The Dragon-Slaying Business Isn't What It Used to Be

'Twister" and "Mission: Impossible" blew into multiplexes just before Memorial Day, when the summer blockbuster season traditionally blasts off, and "The Rock" and "Independence Day" are poised to knock our socks the rest of the way off. Sandwiched between these humongous epics is "Dragonheart," no intimate little drama, but more modest than the screen-shakers it's competing against.

Top billing goes to Dennis Quaid as Bowen, a medieval knight with a strong arm, a trusty sword, and a trade that doesn't exactly flourish anymore: He's a dragon slayer, tramping the countryside in search of monsters to kill for a healthy fee from the peasants who hire him.

He cuts a dashing figure as he goes about his business, but his ideals are less lofty than in his youth, when he served as mentor to Einon, a young prince (David Thewlis) destined to rule the land. Einon has grown into a dangerous despot, terrorizing his people and forgetting the debt he owes our hero, who once saved his life by appealing to the magical powers of a benevolent dragon hanging out in a local cave.

Bowen is the hero, and Einon is the villain, but the reason for seeing "Dragonheart" is naturally that dragon. His name is Draco, and while he's a nasty-looking critter on the outside, on the inside he's like an overgrown Muppet with the nicest disposition this side of Kermit and company.
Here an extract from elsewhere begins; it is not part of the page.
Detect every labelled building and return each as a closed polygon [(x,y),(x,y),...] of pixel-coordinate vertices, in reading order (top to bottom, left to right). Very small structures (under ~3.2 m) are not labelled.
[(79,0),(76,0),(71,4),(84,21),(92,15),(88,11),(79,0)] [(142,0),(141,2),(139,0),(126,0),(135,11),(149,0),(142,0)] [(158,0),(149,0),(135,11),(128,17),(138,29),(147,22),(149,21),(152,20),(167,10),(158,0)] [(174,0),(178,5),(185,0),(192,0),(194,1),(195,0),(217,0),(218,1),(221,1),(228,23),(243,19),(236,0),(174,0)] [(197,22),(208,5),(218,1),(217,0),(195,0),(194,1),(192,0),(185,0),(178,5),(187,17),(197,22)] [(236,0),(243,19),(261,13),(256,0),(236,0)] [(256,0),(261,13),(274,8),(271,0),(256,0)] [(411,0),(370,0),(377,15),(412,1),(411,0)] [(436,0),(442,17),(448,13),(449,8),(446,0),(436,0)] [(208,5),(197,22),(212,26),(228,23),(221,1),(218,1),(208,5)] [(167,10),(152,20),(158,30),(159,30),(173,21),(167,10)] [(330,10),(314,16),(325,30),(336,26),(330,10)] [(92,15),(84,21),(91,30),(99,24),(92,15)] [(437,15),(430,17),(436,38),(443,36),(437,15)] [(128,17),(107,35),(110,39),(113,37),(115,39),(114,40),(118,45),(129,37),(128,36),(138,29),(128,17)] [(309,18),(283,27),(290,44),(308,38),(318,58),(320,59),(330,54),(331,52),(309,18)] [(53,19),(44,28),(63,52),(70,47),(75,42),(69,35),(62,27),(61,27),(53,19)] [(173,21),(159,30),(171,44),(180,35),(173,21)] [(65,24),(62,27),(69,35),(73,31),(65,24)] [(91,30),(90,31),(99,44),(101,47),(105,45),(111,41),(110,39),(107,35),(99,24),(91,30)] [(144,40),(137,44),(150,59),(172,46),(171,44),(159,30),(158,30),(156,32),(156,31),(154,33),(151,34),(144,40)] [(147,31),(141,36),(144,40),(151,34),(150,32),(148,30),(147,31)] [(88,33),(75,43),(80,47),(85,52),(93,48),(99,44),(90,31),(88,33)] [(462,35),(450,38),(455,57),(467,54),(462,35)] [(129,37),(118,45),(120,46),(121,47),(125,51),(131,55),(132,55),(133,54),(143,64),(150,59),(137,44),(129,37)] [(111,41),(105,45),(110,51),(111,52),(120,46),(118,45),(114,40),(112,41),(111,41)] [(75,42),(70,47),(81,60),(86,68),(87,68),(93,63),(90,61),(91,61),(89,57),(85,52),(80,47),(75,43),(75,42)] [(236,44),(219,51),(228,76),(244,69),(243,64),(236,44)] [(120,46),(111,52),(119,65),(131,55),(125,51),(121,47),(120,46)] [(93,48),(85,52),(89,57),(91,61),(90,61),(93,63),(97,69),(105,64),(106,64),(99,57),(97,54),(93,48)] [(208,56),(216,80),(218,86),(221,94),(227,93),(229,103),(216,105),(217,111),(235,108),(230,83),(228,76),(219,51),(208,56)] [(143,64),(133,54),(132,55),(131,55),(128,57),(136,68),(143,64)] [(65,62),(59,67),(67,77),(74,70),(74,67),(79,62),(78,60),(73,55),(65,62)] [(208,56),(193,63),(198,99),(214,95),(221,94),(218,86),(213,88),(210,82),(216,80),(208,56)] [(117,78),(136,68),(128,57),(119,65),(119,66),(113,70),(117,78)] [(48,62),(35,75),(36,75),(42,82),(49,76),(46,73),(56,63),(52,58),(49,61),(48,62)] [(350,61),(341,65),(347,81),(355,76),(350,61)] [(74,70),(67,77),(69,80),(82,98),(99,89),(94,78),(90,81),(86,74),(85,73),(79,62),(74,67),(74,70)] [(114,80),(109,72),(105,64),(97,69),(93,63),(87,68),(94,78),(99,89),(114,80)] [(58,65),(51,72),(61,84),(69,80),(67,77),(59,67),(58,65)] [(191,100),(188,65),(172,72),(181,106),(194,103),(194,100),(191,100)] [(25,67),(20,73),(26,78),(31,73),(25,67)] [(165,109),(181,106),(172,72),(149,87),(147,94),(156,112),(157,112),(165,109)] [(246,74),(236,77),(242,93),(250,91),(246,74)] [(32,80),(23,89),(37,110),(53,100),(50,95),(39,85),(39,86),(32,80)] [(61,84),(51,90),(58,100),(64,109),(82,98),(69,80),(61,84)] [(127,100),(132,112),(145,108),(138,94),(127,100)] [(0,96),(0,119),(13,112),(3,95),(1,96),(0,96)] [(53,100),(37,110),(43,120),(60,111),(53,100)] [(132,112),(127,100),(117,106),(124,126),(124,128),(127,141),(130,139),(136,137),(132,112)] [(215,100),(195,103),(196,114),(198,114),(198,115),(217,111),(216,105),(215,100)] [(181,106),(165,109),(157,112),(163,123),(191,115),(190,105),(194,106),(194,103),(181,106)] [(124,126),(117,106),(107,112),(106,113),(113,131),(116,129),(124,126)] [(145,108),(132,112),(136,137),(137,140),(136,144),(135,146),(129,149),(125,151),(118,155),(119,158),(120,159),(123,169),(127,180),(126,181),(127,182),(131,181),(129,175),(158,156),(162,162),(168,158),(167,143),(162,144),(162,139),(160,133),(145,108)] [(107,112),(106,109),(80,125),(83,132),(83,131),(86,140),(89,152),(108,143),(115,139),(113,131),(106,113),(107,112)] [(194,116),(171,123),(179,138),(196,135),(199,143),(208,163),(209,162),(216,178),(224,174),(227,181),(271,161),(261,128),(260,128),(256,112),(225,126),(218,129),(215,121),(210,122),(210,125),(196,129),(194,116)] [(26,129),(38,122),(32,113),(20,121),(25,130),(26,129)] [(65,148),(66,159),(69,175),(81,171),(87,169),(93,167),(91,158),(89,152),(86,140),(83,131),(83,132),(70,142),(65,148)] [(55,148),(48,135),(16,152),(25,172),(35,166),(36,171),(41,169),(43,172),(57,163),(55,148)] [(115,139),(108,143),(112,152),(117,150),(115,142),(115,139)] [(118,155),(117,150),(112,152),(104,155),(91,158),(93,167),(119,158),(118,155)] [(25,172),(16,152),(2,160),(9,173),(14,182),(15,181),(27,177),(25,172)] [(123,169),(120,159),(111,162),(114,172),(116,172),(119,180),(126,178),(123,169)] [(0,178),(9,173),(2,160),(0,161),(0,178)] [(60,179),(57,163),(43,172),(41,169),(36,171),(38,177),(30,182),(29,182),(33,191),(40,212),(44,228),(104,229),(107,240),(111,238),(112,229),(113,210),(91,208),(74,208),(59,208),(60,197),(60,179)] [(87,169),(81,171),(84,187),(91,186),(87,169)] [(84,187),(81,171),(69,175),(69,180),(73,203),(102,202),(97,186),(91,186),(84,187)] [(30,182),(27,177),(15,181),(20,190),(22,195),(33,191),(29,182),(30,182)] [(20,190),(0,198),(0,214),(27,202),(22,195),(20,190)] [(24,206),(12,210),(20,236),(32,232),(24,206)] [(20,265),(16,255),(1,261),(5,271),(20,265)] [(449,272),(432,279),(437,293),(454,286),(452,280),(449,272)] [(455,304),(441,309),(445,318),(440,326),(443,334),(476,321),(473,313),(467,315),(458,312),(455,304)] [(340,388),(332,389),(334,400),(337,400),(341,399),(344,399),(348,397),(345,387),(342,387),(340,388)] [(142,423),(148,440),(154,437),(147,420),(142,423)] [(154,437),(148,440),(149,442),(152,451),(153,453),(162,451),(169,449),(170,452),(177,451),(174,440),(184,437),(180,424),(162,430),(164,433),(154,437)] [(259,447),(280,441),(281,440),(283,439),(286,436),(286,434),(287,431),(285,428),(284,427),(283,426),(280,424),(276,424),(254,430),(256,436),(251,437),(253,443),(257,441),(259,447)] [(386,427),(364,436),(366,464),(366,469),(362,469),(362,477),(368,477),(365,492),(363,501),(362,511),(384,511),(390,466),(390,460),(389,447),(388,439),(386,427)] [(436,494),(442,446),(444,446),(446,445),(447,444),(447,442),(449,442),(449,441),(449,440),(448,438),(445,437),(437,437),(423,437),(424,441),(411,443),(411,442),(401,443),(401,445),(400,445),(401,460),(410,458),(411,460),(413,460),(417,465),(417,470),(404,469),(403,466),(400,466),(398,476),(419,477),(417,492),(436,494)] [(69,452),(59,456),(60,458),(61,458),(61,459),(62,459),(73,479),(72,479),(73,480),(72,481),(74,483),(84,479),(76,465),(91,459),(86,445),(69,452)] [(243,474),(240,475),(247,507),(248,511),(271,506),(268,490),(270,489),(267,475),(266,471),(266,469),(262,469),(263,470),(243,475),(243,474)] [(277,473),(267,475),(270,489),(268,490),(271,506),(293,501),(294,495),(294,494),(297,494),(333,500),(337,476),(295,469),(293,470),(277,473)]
Dragons are really our friends, the film informs us, but we humans have forgotten their goodness and projected our own bad tendencies onto them.

Not that this makes much difference, since the dragon of this tale is the last one on Earth, and when he's gone the creatures will survive only in half-remembered myths. He may be gone pretty soon, too, since his existence is magically linked to Einon's wicked life. Getting rid of the tyrant could require Draco's death as a precondition, and Draco is such a sweetie that he's ready to make that sacrifice.

"Dragonheart" has a few flashes of genuine wit. My favorite is near the beginning, when a poetry-writing monk (Pete Postlethwaite) pens a worshipful ode to Bowen's skill as a dragonslayer, not noticing that our hero's latest exploit has entered a ridiculous standoff with Bowen embarassingly stuck in the dragon's mouth.

There's also some amusing banter, as when Draco keeps reminding Bowen that when he's gone the dragon-slaying business will be dead as a doornail, too. Is this a sly reference to changing employment trends, Middle Ages style?

"Dragonheart" doesn't have much substance, though, and the superb animation of Draco's lips- matching Sean Connery's off-screen voice with remarkable precision - is slim competition for the helicopter crash of "Mission: Impossible" or the twisters of "Twister."

The adventure is also more violent than it had to be, swamping Draco's charms in a whole lot of mayhem. Dragons may be more virtuous than we thought, but we humans still have an unfortunate weakness for sanguinary spectacles.

*'Dragonheart' has a PG-13 rating. It contains a good deal of graphic violence.